▶ Task to complete: Transcribe the full passage below on fibrinous pleurisy produced by turpentine in the dog, with no changes to its wording.

Fibrinous pleurisy produced by a sterile inflammatory irritant offers opportunity for study of the part taken by enzymes of leucocytes in the resolution of a fibrinous exudate. When turpentine is injected into the subcutaneous tissue of the dog, an abscess results, but when an equal quantity of turpentine is injected into the pleural cavity, there is abundant exudation of coagulable fluid and the serous surfaces are covered by a layer of fibrin. Accumulation of fluid which can be followed during life by percussion of the animal's chest reaches a maximum at the end of three days, and then gradually subsides, so that at the end of six days, in most instances, the cavity contains no fluid. Fibrin, though diminished in amount at the time when fluid has been absorbed, is still present, and gradually disappears; at the end of two or three weeks the cavity has returned to the normal, save for a few organized adhesions.

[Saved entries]
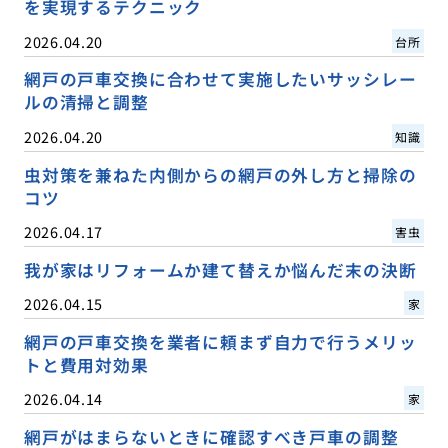
を実現するテクニック
2026.04.20
台所
網戸の戸車交換に合わせて実施したいサッシレー
ルの清掃と調整
2026.04.20
知識
虫対策を兼ねた内側からの網戸の外し方と掃除の
コツ
2026.04.17
害虫
我が家はリフォームか建て替えか悩んだ末の決断
2026.04.15
家
網戸の戸車交換を業者に頼まず自力で行うメリッ
トと費用対効果
2026.04.14
家
網戸がはまらないときに確認すべき戸車の調整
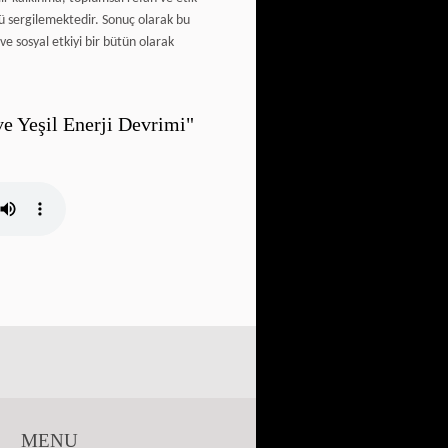
nü sergilemektedir. Sonuç olarak bu
e sosyal etkiyi bir bütün olarak
e Yeşil Enerji Devrimi"
MENU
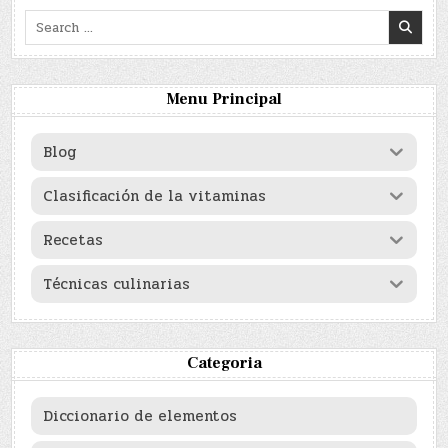
Search
for:
Menu Principal
Blog
Clasificación de la vitaminas
Recetas
Técnicas culinarias
Categoria
Diccionario de elementos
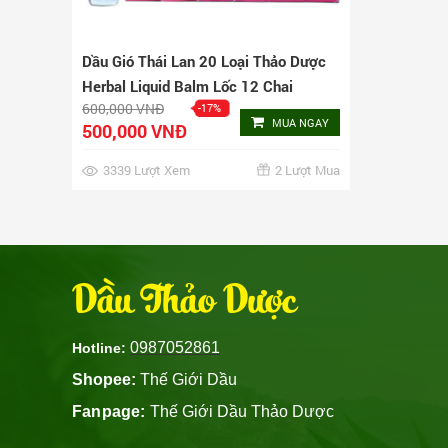
Dầu Gió Thái Lan 20 Loại Thảo Dược
Herbal Liquid Balm Lốc 12 Chai
600,000 VNĐ
-17%
MUA NGAY
500,000 VNĐ
3339 Lượt Xem
2 Lượt Mua
Dầu Thảo Dược
0987052861
Hotline:
Shopee:
Thế Giới Dầu
Fanpage:
Thế Giới Dầu Thảo Dược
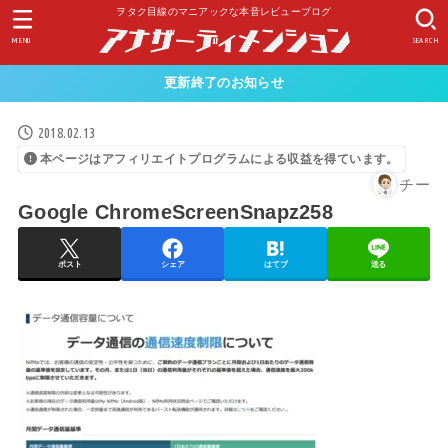
ヲタク目線のマニアックな本音レビューブログ
MENU
SEARCH
更新終了のお知らせ
2018.02.13
本ページはアフィリエイトプログラムによる収益を得ています。
チー
Google ChromeScreenSnapz258
ポスト
シェア
はてブ
送る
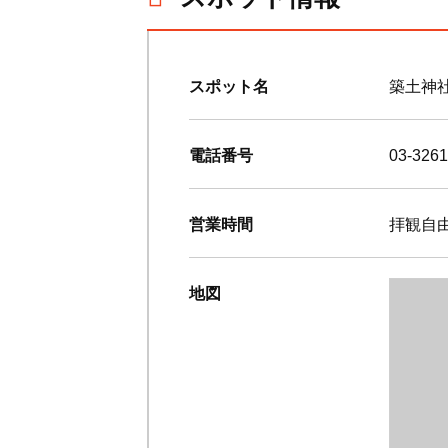
スポット名
築土神
電話番号
03-3261
営業時間
拝観自
地図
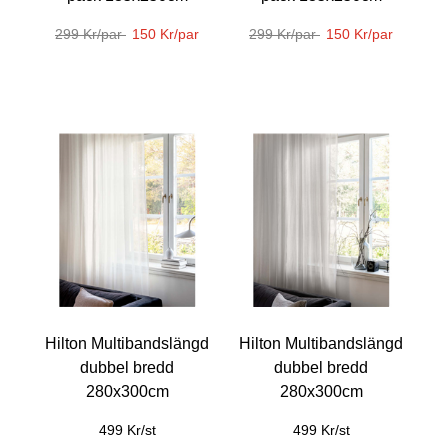
299 Kr/par
150 Kr/par
299 Kr/par
150 Kr/par
Hilton Multibandslängd
Hilton Multibandslängd
dubbel bredd
dubbel bredd
280x300cm
280x300cm
499 Kr/st
499 Kr/st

▶ Result of the exercise:
Fibrinous pleurisy produced by a sterile inflammatory irritant offers opportunity for study of the part taken by enzymes of leucocytes in the resolution of a fibrinous exudate. When turpentine is injected into the subcutaneous tissue of the dog, an abscess results, but when an equal quantity of turpentine is injected into the pleural cavity, there is abundant exudation of coagulable fluid and the serous surfaces are covered by a layer of fibrin. Accumulation of fluid which can be followed during life by percussion of the animal's chest reaches a maximum at the end of three days, and then gradually subsides, so that at the end of six days, in most instances, the cavity contains no fluid. Fibrin, though diminished in amount at the time when fluid has been absorbed, is still present, and gradually disappears; at the end of two or three weeks the cavity has returned to the normal, save for a few organized adhesions.